▶ _Collected data_:
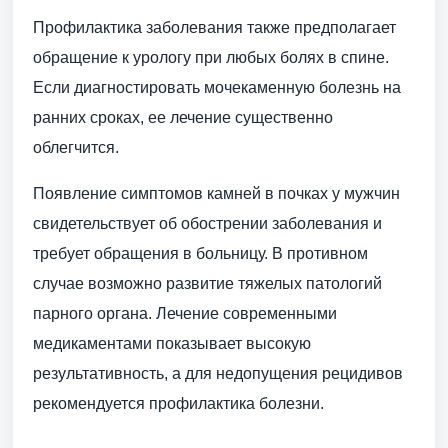
Профилактика заболевания также предполагает
обращение к урологу при любых болях в спине.
Если диагностировать мочекаменную болезнь на
ранних сроках, ее лечение существенно
облегчится.
Появление симптомов камней в почках у мужчин
свидетельствует об обострении заболевания и
требует обращения в больницу. В противном
случае возможно развитие тяжелых патологий
парного органа. Лечение современными
медикаментами показывает высокую
результативность, а для недопущения рецидивов
рекомендуется профилактика болезни.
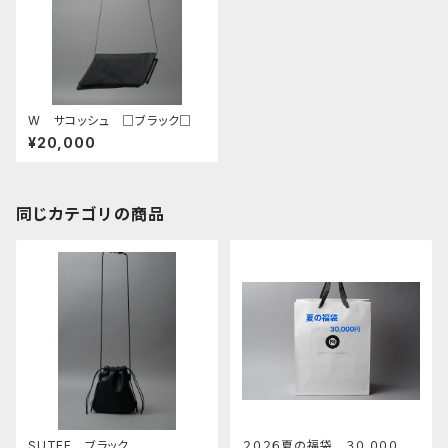
W サコッシュ □ブラック□
¥20,000
同じカテゴリの商品
SUTEF ブラック
２０２６夏の福袋 ３０,０００円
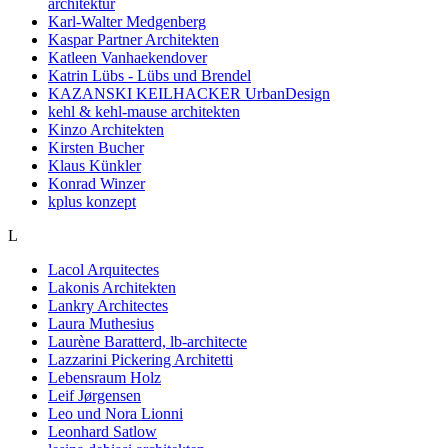
architektur
Karl-Walter Medgenberg
Kaspar Partner Architekten
Katleen Vanhaekendover
Katrin Lübs - Lübs und Brendel
KAZANSKI KEILHACKER UrbanDesign
kehl & kehl-mause architekten
Kinzo Architekten
Kirsten Bucher
Klaus Künkler
Konrad Winzer
kplus konzept
L
Lacol Arquitectes
Lakonis Architekten
Lankry Architectes
Laura Muthesius
Laurène Baratterd, lb-architecte
Lazzarini Pickering Architetti
Lebensraum Holz
Leif Jørgensen
Leo und Nora Lionni
Leonhard Satlow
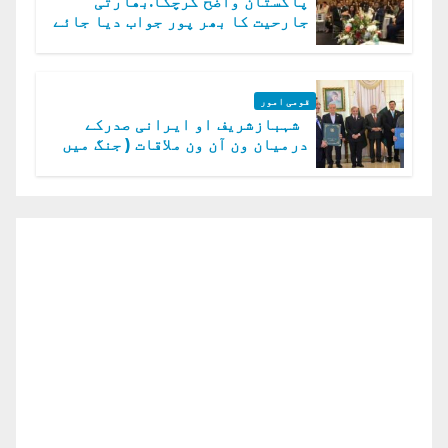
پاکستان واضح کرچکا.بھارتی
جارحیت کا بھر پور جواب دیا جائے
گا.سید عاصم منیر
قومی امور
شہبازشریف او ایرانی صدرکے
درمیان ون آن ون ملاقات ( جنگ میں
دو ٹوک حمایت پر اظہار شکریہ)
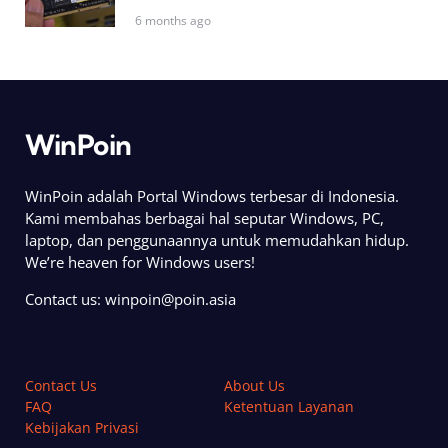
6 months ago
WinPoin
WinPoin adalah Portal Windows terbesar di Indonesia.
Kami membahas berbagai hal seputar Windows, PC,
laptop, dan penggunaannya untuk memudahkan hidup.
We’re heaven for Windows users!
Contact us:
winpoin@poin.asia
Contact Us
About Us
FAQ
Ketentuan Layanan
Kebijakan Privasi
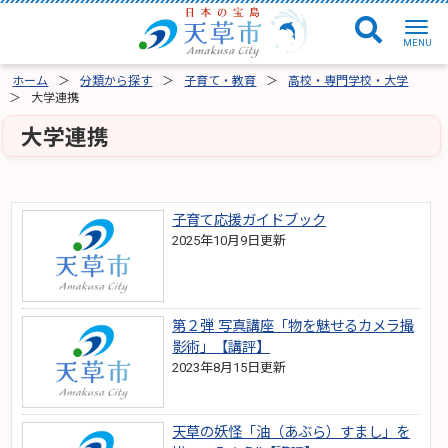
ホーム
分類から探す
子育て・教育
高校・専門学校・大学
大学連携
大学連携
子育て応援ガイドブック
2025年10月9日更新
第２弾 写真講座「物を魅せるカメラ撮
影術」【講評】
2023年8月15日更新
天草の妖怪「油（あぶら）すまし」を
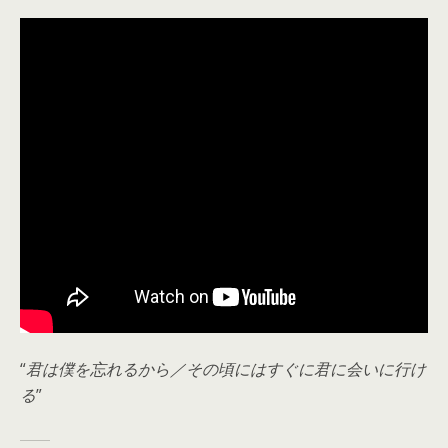
“
君は僕を忘れるから／その頃にはすぐに君に会いに行け
る
”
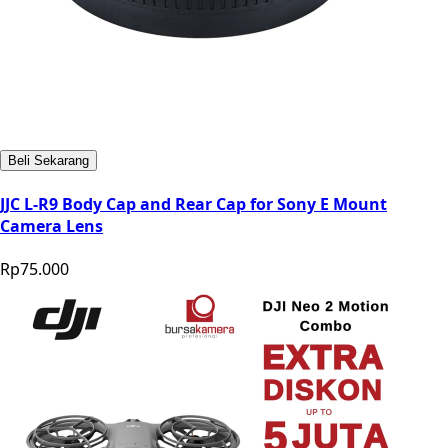
Beli Sekarang
JJC L-R9 Body Cap and Rear Cap for Sony E Mount
Camera Lens
Rp75.000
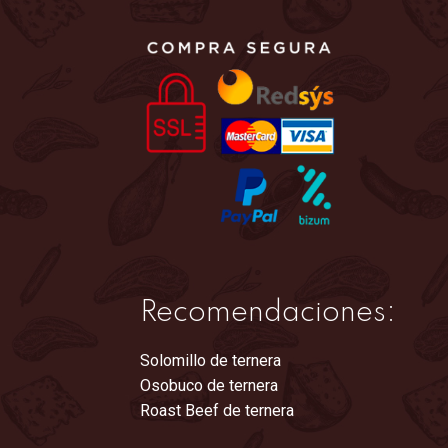
en
la
página
de
producto
Recomendaciones:
Solomillo de ternera
Osobuco de ternera
Roast Beef de ternera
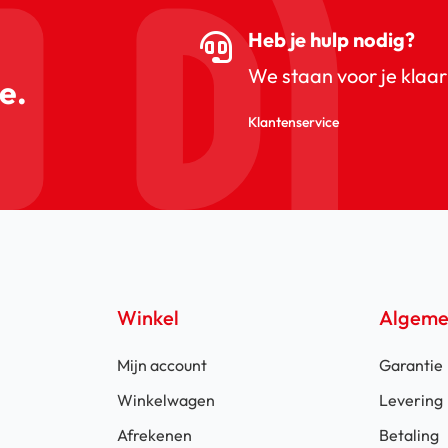
Heb je hulp nodig?
We staan voor je klaar
e.
Klantenservice
Winkel
Algem
Mijn account
Garantie
Winkelwagen
Levering
Afrekenen
Betaling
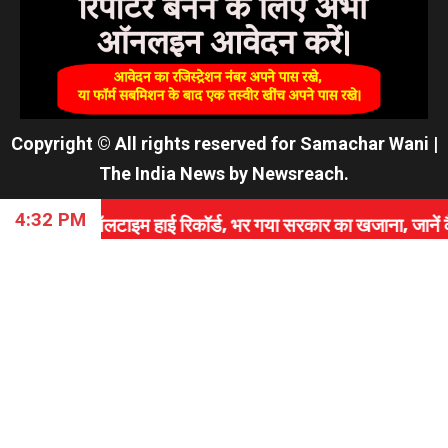
Copyright © All rights reserved for Samachar Wani
|
The India News
by
Newsreach
.
4:32 PM
इम हाई रिकॉर्ड, भर गया सरकार का खजाना, जानें कैसे रचा इतिह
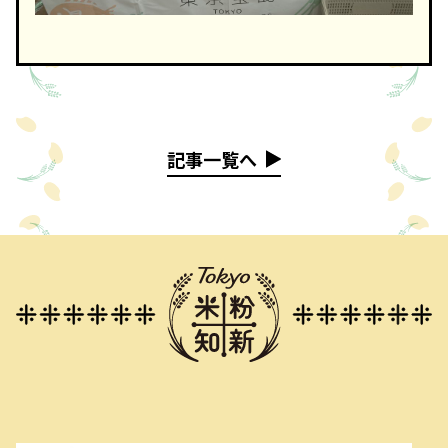
記事一覧へ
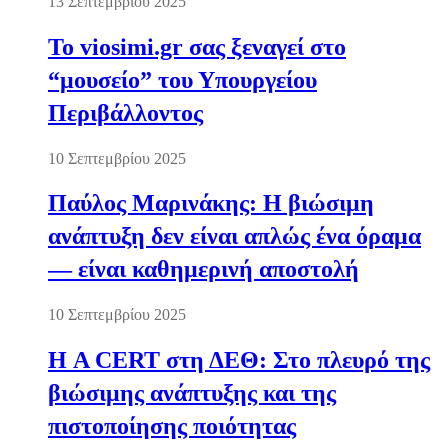
13 Σεπτεμβρίου 2025
Το viosimi.gr σας ξεναγεί στο
“μουσείο” του Υπουργείου
Περιβάλλοντος
10 Σεπτεμβρίου 2025
Παύλος Μαρινάκης: Η βιώσιμη
ανάπτυξη δεν είναι απλώς ένα όραμα
— είναι καθημερινή αποστολή
10 Σεπτεμβρίου 2025
Η A CERT στη ΔΕΘ: Στο πλευρό της
βιώσιμης ανάπτυξης και της
πιστοποίησης ποιότητας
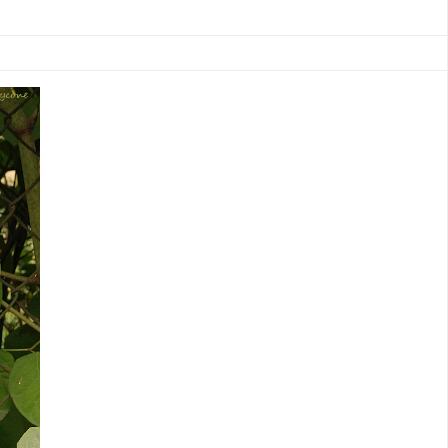
Facebook
X
YouTube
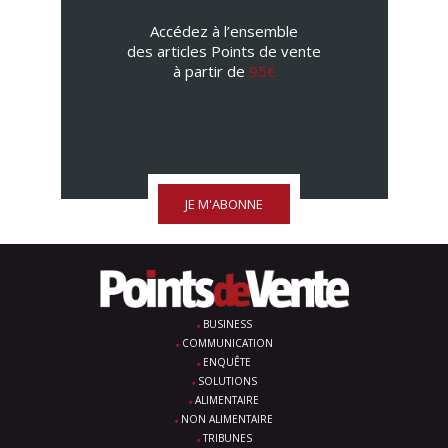
Accédez à l’ensemble
des articles Points de vente
à partir de
95€
JE M'ABONNE
BUSINESS
COMMUNICATION
ENQUÊTE
SOLUTIONS
ALIMENTAIRE
NON ALIMENTAIRE
TRIBUNES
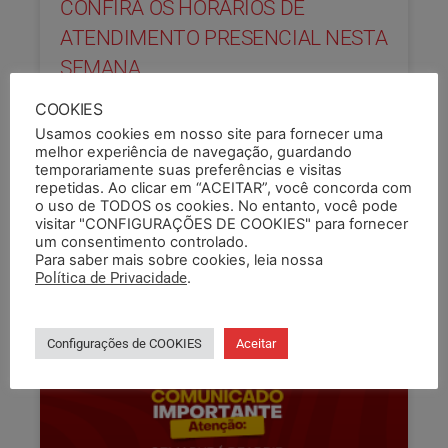
CONFIRA OS HORÁRIOS DE
ATENDIMENTO PRESENCIAL NESTA
SEMANA
Informamos que, durante a semana de 27 a 31 de
COOKIES
maio, o Sindicato terá expediente presencial em
Usamos cookies em nosso site para fornecer uma
sua sede na Rua Lima e Silva, 280,
melhor experiência de navegação, guardando
temporariamente suas preferências e visitas
repetidas. Ao clicar em “ACEITAR”, você concorda com
LEIA COMPLETO »
o uso de TODOS os cookies. No entanto, você pode
visitar "CONFIGURAÇÕES DE COOKIES" para fornecer
27/05/2024
um consentimento controlado.
Para saber mais sobre cookies, leia nossa
Política de Privacidade
.
Configurações de COOKIES
Aceitar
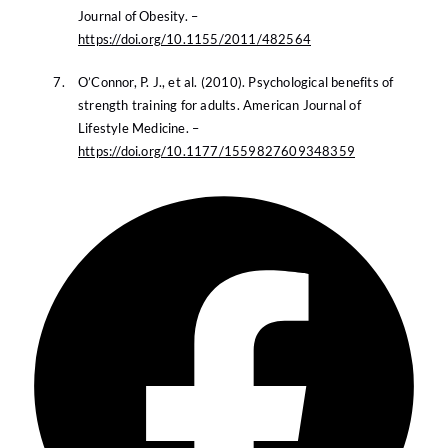
Journal of Obesity. –
https://doi.org/10.1155/2011/482564
O’Connor, P. J., et al. (2010). Psychological benefits of
strength training for adults. American Journal of
Lifestyle Medicine. –
https://doi.org/10.1177/1559827609348359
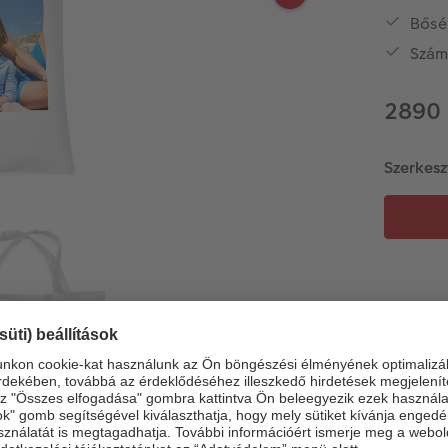
Bősé
Szám
2890 
Szerkesz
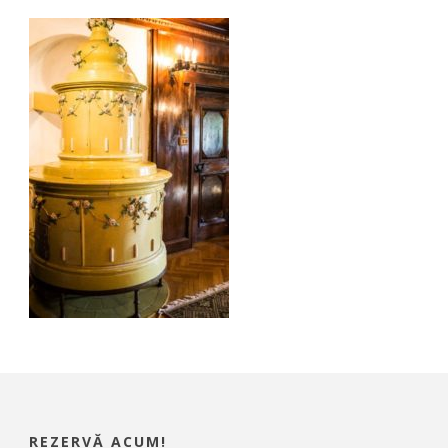
REZERVĂ ACUM!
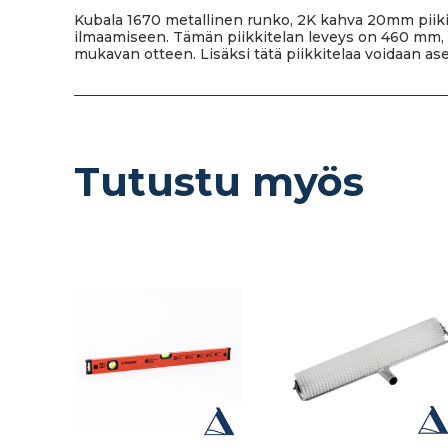
Kubala 1670 metallinen runko, 2K kahva 20mm piikit.
ilmaamiseen. Tämän piikkitelan leveys on 460 mm, 
mukavan otteen. Lisäksi tätä piikkitelaa voidaan a
Tutustu myös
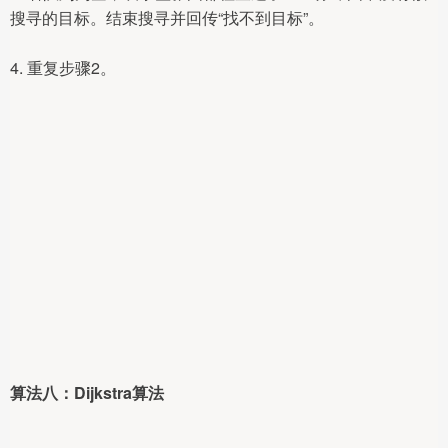
搜寻的目标。结束搜寻并回传“找不到目标”。
4. 重复步骤2。
算法八：Dijkstra算法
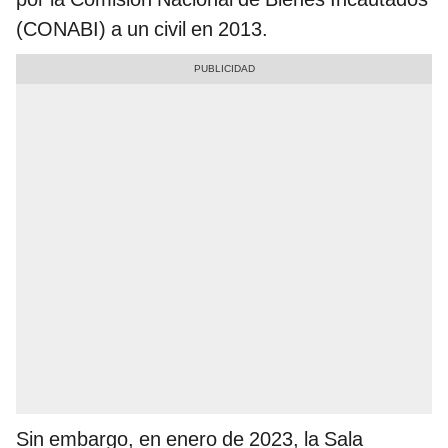
(CONABI) a un civil en 2013.
Sin embargo, en enero de 2023, la Sala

▶ _Task statement_: Show each line above that contains the string "заболевания".

▶ _Written response_:
Профилактика заболевания также предполагает
свидетельствует об обострении заболевания и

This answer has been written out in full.